AI

Hexagon unveils humanoid robot trained with Nvidia physical AI

Swedish technology company Hexagon, through its Robotics division, has announced a new humanoid robot called AEON, which the company said combines its own sensor suite “with advanced locomotion, AI-driven mission control, and spatial intelligence” to address use cases across sectors such as automotive, aerospace, transportation, manufacturing, warehousing, and logistics.

Hexagon partner Nvidia played a huge role in AEON’s development via its physical AI “three-computer solution,” including its DGX platform with NeMo agentic AI and Project GROOT capabilities; Nvidia’s Omniverse simulation and digital twin platform; and its Jetson Thor robotics edge computing system.

Arnaud Robert, President, Hexagon's Robotics division said in a statement, “With AEON, we’re advancing physical AI to tackle real operational challenges – bridging cutting-edge technology with practical industry needs. We have engaged with many industry leaders already, and over the next six months we’ll be deploying AEON in production environments before expanding our commercial rollout.”

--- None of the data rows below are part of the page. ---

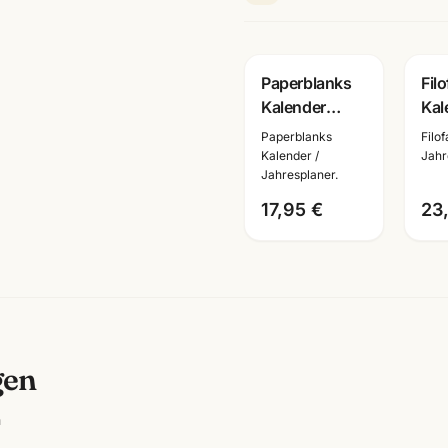
Paperblanks
Fil
Kalender
Kal
2026 ·
A5 
Paperblanks
Filo
Mini/Midi/Ultra
Wo
Kalender /
Jahr
Jahresplaner.
· Hardcover +
Sei
Softcover ·
deu
17,95 €
23
Jahresplaner
26-
gen
n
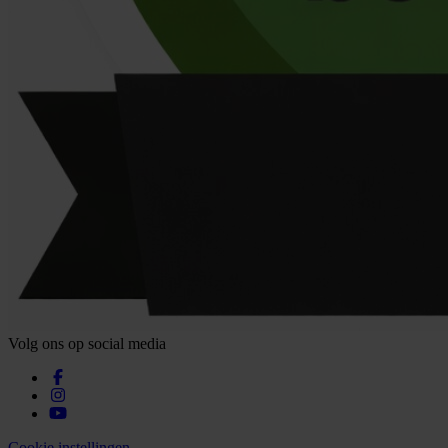
Volg ons op social media
Cookie instellingen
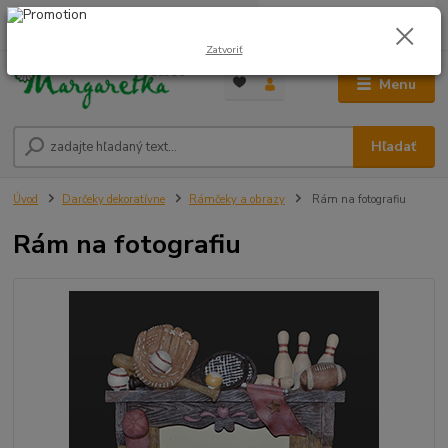
0
ks
0948 236 042
za
0,00 €
12:00-14:00
Zatvoriť
Menu
Hľadať
Úvod
Darčeky dekoratívne
Rámčeky a obrazy
Rám na fotografiu
Rám na fotografiu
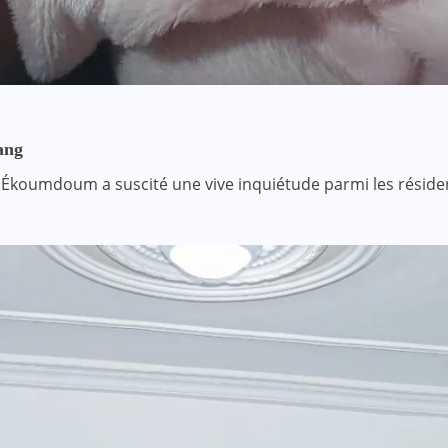
ang
é à Ékoumdoum a suscité une vive inquiétude parmi les résid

Hexagon’s Robotics division is partnering with Schaeffler and Pilatus to pilot AEON across manipulation, machine tending, part inspection, and reality capture use cases.

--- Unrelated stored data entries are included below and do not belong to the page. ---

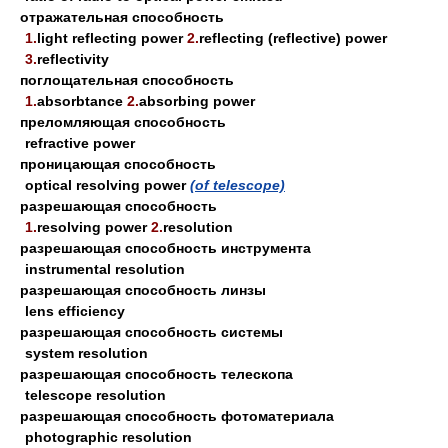
отражательная способность
1.
light reflecting power
2.
reflecting (reflective) power
3.
reflectivity
поглощательная способность
1.
absorbtance
2.
absorbing power
преломляющая способность
refractive power
проницающая способность
optical resolving power
(of telescope)
разрешающая способность
1.
resolving power
2.
resolution
разрешающая способность инструмента
instrumental resolution
разрешающая способность линзы
lens efficiency
разрешающая способность системы
system resolution
разрешающая способность телескопа
telescope resolution
разрешающая способность фотоматериала
photographic resolution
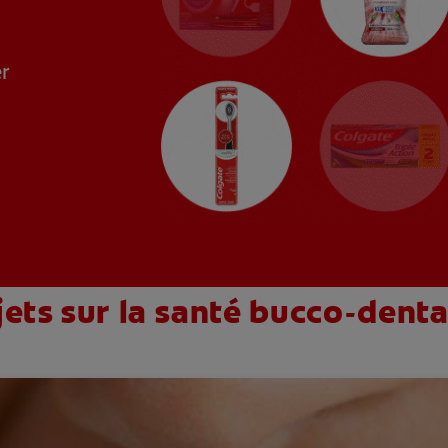
e
er
jets sur la santé bucco-denta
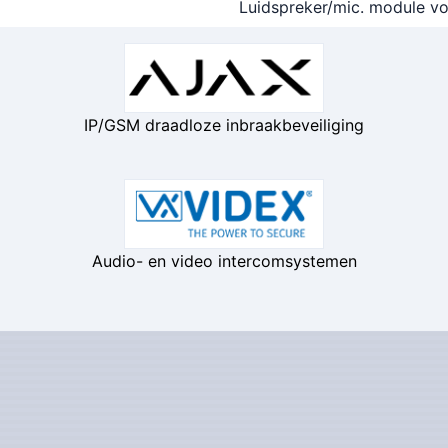
Luidspreker/mic. module v
IP/GSM draadloze inbraakbeveiliging
Audio- en video intercomsystemen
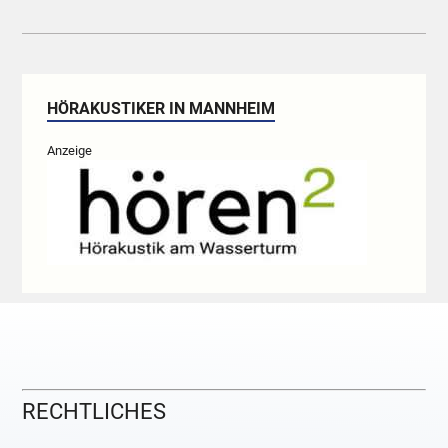
HÖRAKUSTIKER IN MANNHEIM
Anzeige
RECHTLICHES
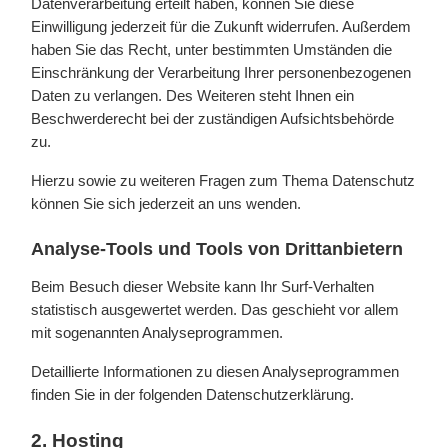
Datenverarbeitung erteilt haben, können Sie diese
Einwilligung jederzeit für die Zukunft widerrufen. Außerdem
haben Sie das Recht, unter bestimmten Umständen die
Einschränkung der Verarbeitung Ihrer personenbezogenen
Daten zu verlangen. Des Weiteren steht Ihnen ein
Beschwerderecht bei der zuständigen Aufsichtsbehörde
zu.
Hierzu sowie zu weiteren Fragen zum Thema Datenschutz
können Sie sich jederzeit an uns wenden.
Analyse-Tools und Tools von Dritt­anbietern
Beim Besuch dieser Website kann Ihr Surf-Verhalten
statistisch ausgewertet werden. Das geschieht vor allem
mit sogenannten Analyseprogrammen.
Detaillierte Informationen zu diesen Analyseprogrammen
finden Sie in der folgenden Datenschutzerklärung.
2. Hosting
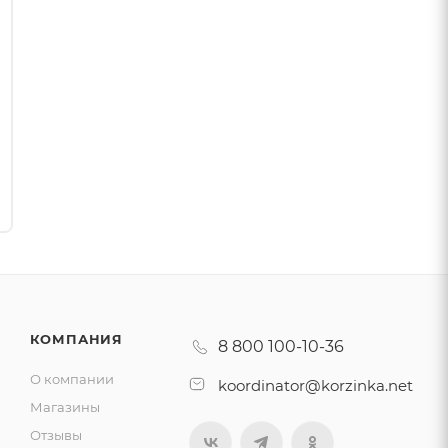
КОМПАНИЯ
8 800 100-10-36
О компании
koordinator@korzinka.net
Магазины
Отзывы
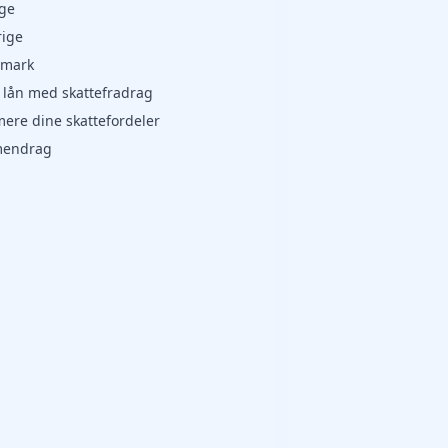
ge
rige
mark
 lån med skattefradrag
ere dine skattefordeler
endrag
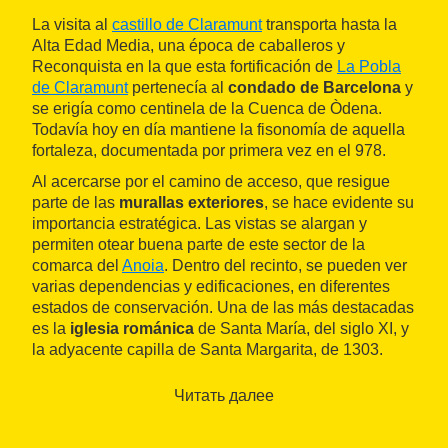
La visita al
castillo de Claramunt
transporta hasta la
Alta Edad Media, una época de caballeros y
Reconquista en la que esta fortificación de
La Pobla
de Claramunt
pertenecía al
condado de Barcelona
y
se erigía como centinela de la Cuenca de Òdena.
Todavía hoy en día mantiene la fisonomía de aquella
fortaleza, documentada por primera vez en el 978.
Al acercarse por el camino de acceso, que resigue
parte de las
murallas exteriores
, se hace evidente su
importancia estratégica. Las vistas se alargan y
permiten otear buena parte de este sector de la
comarca del
Anoia
. Dentro del recinto, se pueden ver
varias dependencias y edificaciones, en diferentes
estados de conservación. Una de las más destacadas
es la
iglesia románica
de Santa María, del siglo XI, y
la adyacente capilla de Santa Margarita, de 1303.
Separado de los templos por una plaza, el castillo
Читать далее
conserva dos salas y dos torres. En la sala grande,
cubierta por una vuelta de cañón, se encuentra la
exposición permanente
"Arqueología medieval en el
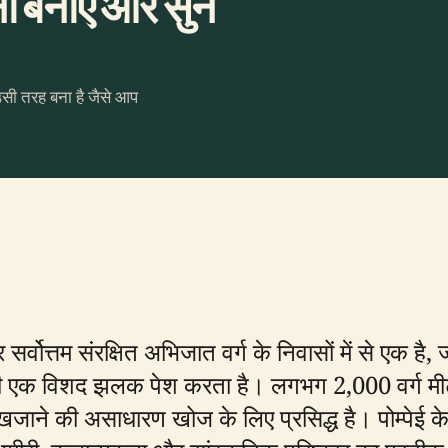
 बनाएँ और सुनें
उसी तरह बना है जैसे आप
र सर्वोत्तम संरक्षित अभिजात वर्ग के निवासों में से एक है
की एक विशद झलक पेश करता है। लगभग 2,000 वर्ग मीटर
 खजाने की असाधारण खोज के लिए प्रसिद्ध है। पोम्पेई के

Roman Emmenegger, VP Manufacturing, Pilatus, said of the company’s plans for AEON, “Facing today’s challenges of manufacturing in Switzerland, we believe that AEON will become a contributing solution in sustaining our competitiveness in more than ever tougher global markets. Its unique locomotion, sensors, and on-board intelligence provides for agility and versatility and opens a multitude of opportunities to drive automation and digitisation in our daily operations.”

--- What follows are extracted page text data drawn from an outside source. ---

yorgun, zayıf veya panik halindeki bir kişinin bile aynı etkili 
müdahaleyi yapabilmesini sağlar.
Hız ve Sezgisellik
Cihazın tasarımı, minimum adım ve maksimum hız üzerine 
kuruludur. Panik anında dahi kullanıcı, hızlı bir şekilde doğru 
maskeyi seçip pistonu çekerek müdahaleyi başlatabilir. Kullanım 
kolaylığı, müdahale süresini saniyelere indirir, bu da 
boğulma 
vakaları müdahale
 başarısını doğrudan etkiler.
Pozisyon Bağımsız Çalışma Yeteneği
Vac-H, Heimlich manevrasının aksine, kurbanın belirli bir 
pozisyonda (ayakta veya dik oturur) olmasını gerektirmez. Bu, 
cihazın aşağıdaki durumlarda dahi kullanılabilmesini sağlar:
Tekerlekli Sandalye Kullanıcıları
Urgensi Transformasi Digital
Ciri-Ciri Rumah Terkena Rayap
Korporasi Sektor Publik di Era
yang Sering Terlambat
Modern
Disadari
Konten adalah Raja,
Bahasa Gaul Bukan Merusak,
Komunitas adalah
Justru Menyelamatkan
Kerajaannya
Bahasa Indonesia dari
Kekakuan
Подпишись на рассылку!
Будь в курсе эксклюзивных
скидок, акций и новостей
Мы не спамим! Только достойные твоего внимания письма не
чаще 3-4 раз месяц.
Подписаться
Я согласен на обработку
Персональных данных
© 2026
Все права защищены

Sebastian Jonas, Senior Vice President Advanced Production Technology at Schaeffler, added, "By leveraging disruptive technologies such as humanoid robots, Schaeffler paves the way to becoming the leading motion technology company. We are excited to pilot Hexagon Robotics' humanoid solutions across a range of use cases in our factories and to share our decades of knowledge in the fields of manufacturing and vertical integration,” added Sebastian Jonas, Senior Vice President Advanced Production Technology at Schaeffler.

Hexagon’s announcement came one week after Nvidia CEO Jensen Huang, during his keynote speech at GTC Paris at VivaTech 2025, proclaimed, “Humanoid robots are going to be a thing. [It’s] going to be potentially one of the largest industries ever.”

Huang went on to call the notion of a “a billion robots around the world… a very sensible thing,” bit added that the robotics industry is still on a long journey to hit that mark because “today's robots are too hard to program. Only the largest companies can afford to install a robot, get it to teach it, program it to do exactly the right things, keep it sufficiently surrounded so that it's safe.”

He said that things are changing with the development of Nvidia’s physical AI capabilities. “We're going to give you essentially robots where you could teach them,” he said. “They'll learn from you. Just as we're talking about agentic AI, we now have human AI that can learn from your teaching using [our] toolkits.”